68. Ending

4.9K 357 127
                                    

Happy reading
•••


"MINGGIR..! Ada pasien gawat darurat yang harus segera di tangani." Suara teriakan di sepanjang lorong rumah sakit terdengar memenuhi gendang telinga siapa saja yang mendengarnya. Saat ini waktu sudah menunjukkan pukul tujuh malam, tetapi rumah sakit masih ramai pengunjung dengan berbagai keluhan masing-masing.

"Awas, beri jalan sialan!!" Herson berteriak dengan kesal karena orang-orang itu bergerak sangat lambat. Apakah mereka tidak melihat putranya sedang kritis dan membutuhkan pertolongan sekarang?

Di tengah gemuruh suara-suara panik dan langkah-langkah tergesa, Herson merasakan dunianya berputar. Di tangannya, brankar yang membawa tubuh pucat putranya terasa begitu berat, seakan-akan membebani seluruh beban hidupnya. Dalam benaknya, kilatan memori memenuhi ruang kosong antara tiap denyut detak jantungnya.

Mereka sudah melewati detik yang tak terhitung jumlahnya, mencari Vano di antara lorong-lorong kegelapan kota yang tak pernah tidur. Tetapi, kini, Vano terbaring di hadapannya, tak berdaya seperti kapal yang terdampar di tengah badai. Bagaimana bisa semuanya berakhir begini? Herson merenung dalam kesedihan yang mendalam, membiarkan pertanyaan-pertanyaan tanpa jawaban menghantui langkah-langkahnya.

Sesampainya di unit gawat darurat Vano langsung mendapatkan perawatan secara intensif. Sementara itu, di balik pintu UGD yang tertutup rapat, Herson, Jack, Zean, dan Gema duduk bersama dalam keheningan yang terasa menyiksa. Mata mereka terpaku pada pintu yang terkunci, menanti kabar dari balik sana. Setiap detik terasa seperti abad yang berlalu, dan ketidakpastian menggelayut di antara mereka seperti kabut malam yang menyelimuti kegelapan.

Gema mengepalkan tangannya dengan perasaan kacau. "Tuhan, tolong selamatkan adikku. Aku menyesal sudah tidak mempercayainya hari itu, aku bahkan mengucapkan kalimat-kalimat jahat padanya, beri aku kesempatan untuk meminta maaf pada Vano."
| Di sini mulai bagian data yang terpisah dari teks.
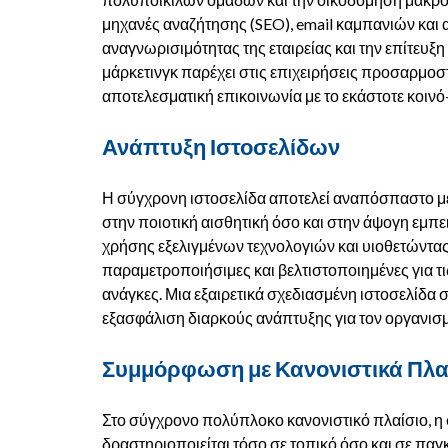
μηχανές αναζήτησης (SEO), email καμπανιών και 
αναγνωρισιμότητας της εταιρείας και την επίτε
μάρκετινγκ παρέχει στις επιχειρήσεις προσαρμοσ
αποτελεσματική επικοινωνία με το εκάστοτε κοιν
Ανάπτυξη Ιστοσελίδων
Η σύγχρονη ιστοσελίδα αποτελεί αναπόσπαστο μέρ
στην ποιοτική αισθητική όσο και στην άψογη εμπ
χρήσης εξελιγμένων τεχνολογιών και υιοθετώντας 
παραμετροποιήσιμες και βελτιστοποιημένες για τι
ανάγκες. Μια εξαιρετικά σχεδιασμένη ιστοσελίδα
εξασφάλιση διαρκούς ανάπτυξης για τον οργανισ
Συμμόρφωση με Κανονιστικά Πλα
Στο σύγχρονο πολύπλοκο κανονιστικό πλαίσιο, η 
δραστηριοποιείται τόσο σε τοπικό όσο και σε πα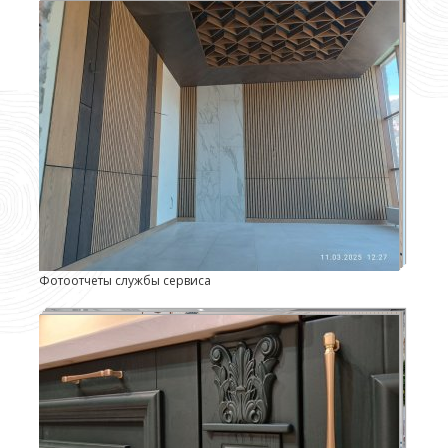
Фотоотчеты службы сервиса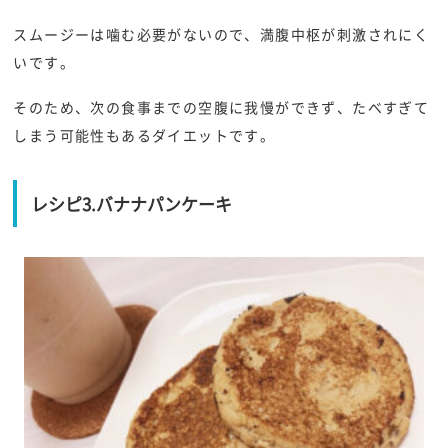
スムージーは噛む必要がないので、満腹中枢が刺激されにく
いです。
そのため、次の食事までの空腹に我慢ができず、たべすぎて
しまう可能性もあるダイエットです。
レシピ3.バナナパンケーキ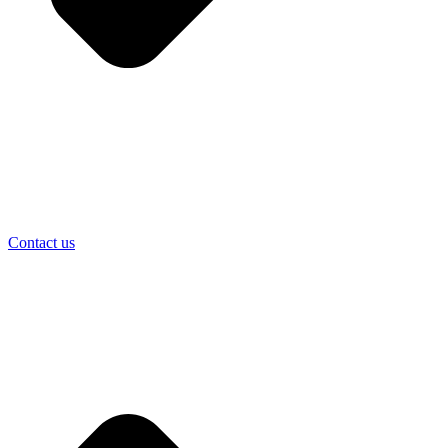
Contact us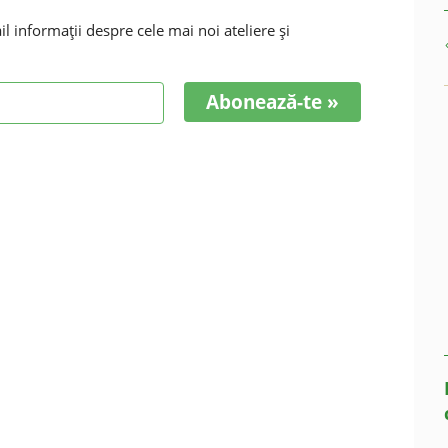
 informaţii despre cele mai noi ateliere şi
Abonează-te »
Kemudian, suara langkah kaki yang tergesa-gesa memecah keheningan. Devon yang baru saja tiba dari kamar Kelvin menghampiri dengan wajah cemas. "Bagaimana keadaan Vano, ayah?" tanyanya kepada Herson yang ada di depannya.

Herson memandangnya dengan wajah muram. "Kita doakan saja yang terbaik. Semoga Vano kita bisa bertahan. Ayah yakin Vano anak yang kuat."

Mendengar itu Devon mengangguk mengerti, ia duduk disamping Gema yang saat ini memejamkan matanya sembari bersandar di kursi tunggu.

"Vano, kakak percaya kamu bisa melewati ini semua. Kamu harus bertahan, setelah kamu sadar nanti kakak akan mengabulkan semua permintaan mu. Jadi, aku mohon, bertahanlah."

Di tengah keheningan, pintu UGD terbuka perlahan, dan dokter beserta perawat di belakangnya dengan wajah serius melangkah keluar. Mereka semua menghampiri dokter itu dengan raut wajah penasaran yang tak terbendung.

Gema langsung bertanya dengan nada mendesak. "Bagaimana keadaan adikku, Dok?"

Tatapan mereka berlima langsung tertuju pada dokter itu, menunggu kata-kata yang akan mengubah segalanya. Tetapi, apa yang mereka dengar adalah kabar pahit yang tak terlupakan.

"Pasien mengalami benturan hebat di kepalanya yang menyebabkan dia kehilangan banyak darah, selain itu karena menelan air secara paksa dalam jumlah yang sangat banyak menyebabkan paru-paru atau pernafasan pasien tersumbat." Dokter itu memandang lurus dan menambahkan dengan suara melemah. "Kami sudah berusaha untuk menyelamatkan pasien semaksimal mungkin, tapi.. takdir berkata lain. Revano Alldarick menghembuskan nafas terakhirnya pada hari Sabtu, 23 September 2023, pukul 19.40 malam hari."

Dalam sekejap, dunia mereka runtuh. Air mata tak terbendung lagi mengalir deras dari mata mereka yang terpaku, dan rasa kehilangan yang mendalam memenuhi ruang di hati mereka.